On the military side, Wong recommends that the United States reduce the risk to Indo-Pacific partners by making “new investments in strategic nuclear forces, intermediate-range missiles, our naval fleet, and certain capabilities tuned to turning back an invasion of Taiwan.” Concurrently, we should deepen our alliances with Japan, Australia, and the United Kingdom, and work with India while respecting its non-aligned culture to promote its progress toward being a “full-spectrum [i.e., not exclusively military] balancer” of China. This guidance makes sense, but it may not be enough considering the pace at which the People’s Liberation Army (PLA) is modernizing. Unfortunately, the pace appears to be increasing, as if Beijing perceives a window of opportunity.
Additional Elements to Consider
Troubling trends and accelerating Chinese assertiveness may require the United States to assume risk to achieve outsized rewards. The below elements are therefore proposed as higher-leverage options that could amplify or reinforce Wong’s principles.
- In addition to new investments in the areas Wong mentions (nuclear weapons, missiles, and naval ships), the United States could prioritize areas where the PLA is not already outpacing our defense spending. Space would seem to be such an area, as the United States may retain historical advantages or be acquiring new ones due to the commercialization of launch technology. The PRC may be especially sensitive to U.S. aerospace capabilities that enable penetration of its territory.
- The United States also retains a lead in the long-range strike competition. Though the PLA is building new bombers and nuclear submarines, we still have more ways to target the mainland than the PRC has to target the continental United States. How can we exploit or grow this advantage?
- Up to now, China has benefited disproportionately from its access to the markets of free societies. How can the United States and its allies and partners reverse this trend?
- How can the United States induce or incentivize its allies and partners to bear costs to reduce their dependence on China for critical materials and to expel China from sensitive supply chains?

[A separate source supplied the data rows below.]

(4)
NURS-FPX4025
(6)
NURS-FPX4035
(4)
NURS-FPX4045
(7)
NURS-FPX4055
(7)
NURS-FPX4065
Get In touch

- To achieve these trade objectives, an informational campaign is likely necessary. Both the American population and the democratic publics of our allies and partners need to know more about what is at stake in the competition with China. This will help make the case for the near-term belt-tightening required to wean ourselves from a dangerous interdependence.

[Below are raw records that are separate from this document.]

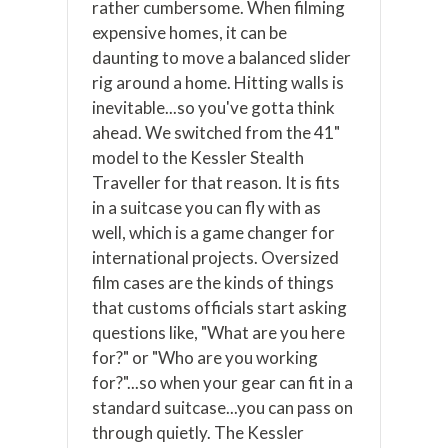
rather cumbersome. When filming
expensive homes, it can be
daunting to move a balanced slider
rig around a home. Hitting walls is
inevitable...so you've gotta think
ahead. We switched from the 41"
model to the Kessler Stealth
Traveller for that reason. It is fits
in a suitcase you can fly with as
well, which is a game changer for
international projects. Oversized
film cases are the kinds of things
that customs officials start asking
questions like, "What are you here
for?" or "Who are you working
for?"...so when your gear can fit in a
standard suitcase...you can pass on
through quietly. The Kessler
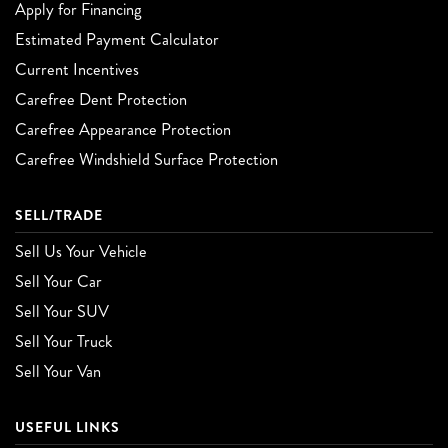
Apply for Financing
Estimated Payment Calculator
Current Incentives
Carefree Dent Protection
Carefree Appearance Protection
Carefree Windshield Surface Protection
SELL/TRADE
Sell Us Your Vehicle
Sell Your Car
Sell Your SUV
Sell Your Truck
Sell Your Van
USEFUL LINKS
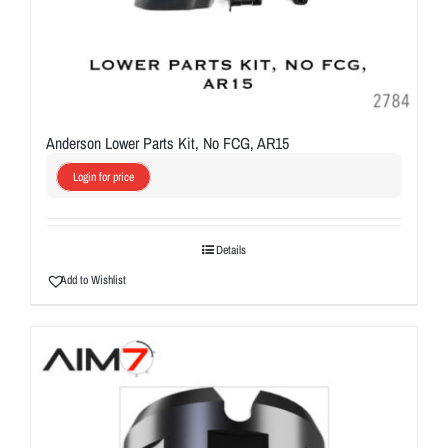
Anderson Lower Parts Kit, No FCG, AR15
Login for price
Details
Add to Wishlist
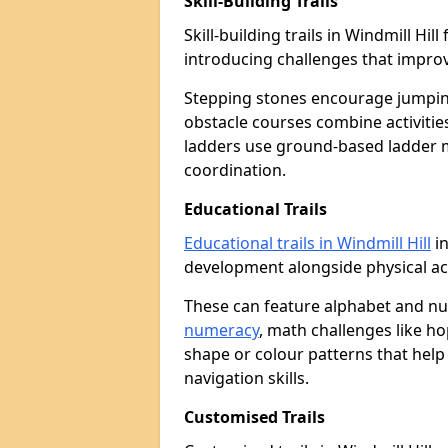
Skill-Building Trails
Skill-building trails in Windmill H
introducing challenges that improv
Stepping stones encourage jumpin
obstacle courses combine activities
ladders use ground-based ladder 
coordination.
Educational Trails
Educational trails in Windmill Hill
in
development alongside physical act
These can feature alphabet and 
numeracy
, math challenges like h
shape or colour patterns that help
navigation skills.
Customised Trails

- Using our commercial access to China to shine a light on the CCP’s activities at home and abroad would likely enhance our competitive position. The more we impose transparency on the Party, the more we put it on the horns of a dilemma about whether to retain its engagement or close itself off from the world. This stress would also be likely to intensify debates among CCP elites, while making it more difficult for apologists in the West to make the case for continued business as usual with Beijing.
The China Dream in the Balance
Wong states that his balance strategy is not “China-focused.” I agree on the importance of emphasizing outreach to regional allies, partners, and friends rather than to Beijing. I also think Wong would agree that his strategy is China-driven—i.e., we would not need it if Xi Jinping were not accelerating the efforts of his CCP predecessors to achieve what he calls the “China Dream.” Accordingly, this response has highlighted potential areas to backstop balance and resurrect American indispensability tailored to the particular character of the China challenge.